A series of recent Supreme Court opinions have taken relatively narrow views of the circumstances under which arbitrators may resolve classwide claims.12 Nevertheless, classwide arbitration remains a real possibility, particularly where, as here, the parties agreed (including by incorporating the AAA rules) to submit the question of classwide arbitrability to the arbitrator.

The standard of review also played a key role in this case; because the parties submitted all "question[s] of arbitrability" to the arbitrator, the correctness of the arbitrator's decision was not reviewable by the Court. By contrast, in the Supreme Court's recent Lamps Plus decision, the parties explicitly agreed that the question of class arbitration was one for the court, not for the arbitrator, and the Supreme Court ultimately overruled the state court's contrary holding.

Read the opinion here.

Footnotes

1. Judgment at 4, Jock v. Sterling Jewelers Inc. , No. 18-153 (2d Cir. Nov. 18, 2019), ECF No. 132-1.

2. Id. at 4-5 (citation omitted).

3. Id. at 13 (citation omitted).

4. 9 U.S.C. § 10(a)(4).

5. Judgment, supra note 1, at 9-10.

6. Id. at 12-13 (citation omitted).

7. Id. at 13 (quoting Wells Fargo Advisors, LLC v. Sappington, 884 F.3d 392, 396 (2d Cir. 2018)).

8. Id. at 13 (citation omitted).

9. Id. at 14 (citing Oxford Health Plans LLC v. Sutter, 569 U.S. 564, 569 n.2 (2013)).

10. Id.

11. Id. at 15 (citing Oxford Health , 569 U.S. at 569).

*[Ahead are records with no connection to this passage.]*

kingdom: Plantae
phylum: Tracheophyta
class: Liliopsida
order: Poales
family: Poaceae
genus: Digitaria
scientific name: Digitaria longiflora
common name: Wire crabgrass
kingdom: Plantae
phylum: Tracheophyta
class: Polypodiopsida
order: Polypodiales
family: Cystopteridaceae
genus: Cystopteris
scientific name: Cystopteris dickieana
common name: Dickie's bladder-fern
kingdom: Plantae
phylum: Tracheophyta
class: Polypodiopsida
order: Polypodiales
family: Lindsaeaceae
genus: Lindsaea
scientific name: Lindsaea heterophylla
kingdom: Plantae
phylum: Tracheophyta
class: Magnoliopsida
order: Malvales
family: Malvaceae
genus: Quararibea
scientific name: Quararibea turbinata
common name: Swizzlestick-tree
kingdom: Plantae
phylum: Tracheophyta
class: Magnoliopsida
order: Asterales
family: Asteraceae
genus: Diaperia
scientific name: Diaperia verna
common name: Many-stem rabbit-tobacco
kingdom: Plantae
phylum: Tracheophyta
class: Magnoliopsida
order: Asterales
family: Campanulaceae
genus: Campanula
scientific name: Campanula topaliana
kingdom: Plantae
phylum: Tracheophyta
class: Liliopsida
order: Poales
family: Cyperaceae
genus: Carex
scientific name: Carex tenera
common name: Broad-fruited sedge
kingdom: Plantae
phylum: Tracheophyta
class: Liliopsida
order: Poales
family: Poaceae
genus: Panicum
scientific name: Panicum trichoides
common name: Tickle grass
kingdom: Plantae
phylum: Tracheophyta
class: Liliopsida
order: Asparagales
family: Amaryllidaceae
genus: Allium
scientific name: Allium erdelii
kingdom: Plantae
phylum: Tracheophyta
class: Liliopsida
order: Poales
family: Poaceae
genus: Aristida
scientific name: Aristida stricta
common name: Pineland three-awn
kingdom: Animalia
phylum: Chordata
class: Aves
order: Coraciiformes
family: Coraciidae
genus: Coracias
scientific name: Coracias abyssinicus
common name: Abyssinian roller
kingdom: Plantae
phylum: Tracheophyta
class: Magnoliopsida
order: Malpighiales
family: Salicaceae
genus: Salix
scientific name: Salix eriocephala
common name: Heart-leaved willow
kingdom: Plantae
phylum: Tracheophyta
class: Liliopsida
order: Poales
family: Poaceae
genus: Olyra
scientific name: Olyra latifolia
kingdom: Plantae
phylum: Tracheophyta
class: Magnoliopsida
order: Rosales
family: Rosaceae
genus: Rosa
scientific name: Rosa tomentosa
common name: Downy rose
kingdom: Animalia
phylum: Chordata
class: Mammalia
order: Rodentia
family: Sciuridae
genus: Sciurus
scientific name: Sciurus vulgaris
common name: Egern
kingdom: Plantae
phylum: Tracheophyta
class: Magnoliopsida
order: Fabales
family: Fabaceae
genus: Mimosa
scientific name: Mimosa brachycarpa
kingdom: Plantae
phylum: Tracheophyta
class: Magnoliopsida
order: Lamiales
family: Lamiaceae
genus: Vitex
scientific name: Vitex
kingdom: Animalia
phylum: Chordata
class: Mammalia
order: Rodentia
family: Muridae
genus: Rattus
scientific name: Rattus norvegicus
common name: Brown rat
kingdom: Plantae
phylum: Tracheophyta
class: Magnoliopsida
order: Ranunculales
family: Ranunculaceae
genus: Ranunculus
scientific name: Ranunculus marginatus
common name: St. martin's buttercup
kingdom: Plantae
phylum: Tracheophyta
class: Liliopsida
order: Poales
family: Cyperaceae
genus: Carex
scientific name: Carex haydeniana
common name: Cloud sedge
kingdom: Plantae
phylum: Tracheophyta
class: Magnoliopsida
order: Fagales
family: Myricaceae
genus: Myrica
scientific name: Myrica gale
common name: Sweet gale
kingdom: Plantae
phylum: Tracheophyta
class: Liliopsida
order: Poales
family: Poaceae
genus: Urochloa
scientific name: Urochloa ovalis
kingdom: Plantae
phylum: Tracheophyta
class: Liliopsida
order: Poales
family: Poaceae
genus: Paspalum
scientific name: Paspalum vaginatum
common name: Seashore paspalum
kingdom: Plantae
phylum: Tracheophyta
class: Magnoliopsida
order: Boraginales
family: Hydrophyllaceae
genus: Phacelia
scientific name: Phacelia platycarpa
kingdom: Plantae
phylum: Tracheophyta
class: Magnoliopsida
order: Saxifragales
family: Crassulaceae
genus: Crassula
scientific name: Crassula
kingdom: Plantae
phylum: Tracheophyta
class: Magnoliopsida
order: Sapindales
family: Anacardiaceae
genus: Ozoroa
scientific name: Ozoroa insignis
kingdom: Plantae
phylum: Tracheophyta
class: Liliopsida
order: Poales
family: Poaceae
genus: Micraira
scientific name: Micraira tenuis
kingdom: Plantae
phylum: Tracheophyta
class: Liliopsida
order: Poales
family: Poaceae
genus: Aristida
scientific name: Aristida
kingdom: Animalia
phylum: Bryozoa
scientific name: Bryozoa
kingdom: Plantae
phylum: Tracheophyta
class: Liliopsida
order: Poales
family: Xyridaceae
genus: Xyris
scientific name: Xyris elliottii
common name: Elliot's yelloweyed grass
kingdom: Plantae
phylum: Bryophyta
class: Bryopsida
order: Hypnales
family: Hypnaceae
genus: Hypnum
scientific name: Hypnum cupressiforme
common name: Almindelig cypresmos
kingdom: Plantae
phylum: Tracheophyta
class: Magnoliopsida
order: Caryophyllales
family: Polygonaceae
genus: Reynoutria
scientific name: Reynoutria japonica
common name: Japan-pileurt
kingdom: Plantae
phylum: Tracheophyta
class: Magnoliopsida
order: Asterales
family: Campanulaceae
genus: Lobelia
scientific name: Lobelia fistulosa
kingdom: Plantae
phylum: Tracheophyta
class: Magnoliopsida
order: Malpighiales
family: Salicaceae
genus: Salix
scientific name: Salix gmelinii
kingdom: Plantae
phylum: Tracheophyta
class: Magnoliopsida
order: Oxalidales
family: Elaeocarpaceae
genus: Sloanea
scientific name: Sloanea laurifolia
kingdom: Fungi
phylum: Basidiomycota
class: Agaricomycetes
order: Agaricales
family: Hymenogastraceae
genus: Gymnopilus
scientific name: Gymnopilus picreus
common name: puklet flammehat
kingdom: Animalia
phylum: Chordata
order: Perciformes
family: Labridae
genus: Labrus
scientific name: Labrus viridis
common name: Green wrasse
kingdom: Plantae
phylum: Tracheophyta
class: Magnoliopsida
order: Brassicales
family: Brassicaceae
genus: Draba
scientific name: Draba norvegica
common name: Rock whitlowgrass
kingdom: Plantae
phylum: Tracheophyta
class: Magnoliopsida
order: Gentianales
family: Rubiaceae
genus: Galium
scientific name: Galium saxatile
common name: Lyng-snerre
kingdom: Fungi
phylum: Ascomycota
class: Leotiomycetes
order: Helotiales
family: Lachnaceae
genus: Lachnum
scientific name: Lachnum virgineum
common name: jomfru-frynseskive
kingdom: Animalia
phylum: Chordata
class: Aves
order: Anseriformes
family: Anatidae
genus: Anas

12. See Stolt-Nielsen S.A. v. AnimalFeeds, 559 U.S. 662, 687 (2010) (holding that class arbitration was inappropriate when parties stipulated that they had reached "no agreement" on the issue); Oxford Health , 569 U.S. at 574 (Alito, J., concurring) (agreeing with the majority that classwide arbitration would bind the parties who asked the arbitrator to decide the issue, but doubting whether absent class members who did not make the request could be so bound); Lamps Plus, Inc. v. Varela, 139 S. Ct. 1407, 1419 (2019) ( "Courts may not infer from an ambiguous agreement that parties have consented to arbitrate on a classwide basis").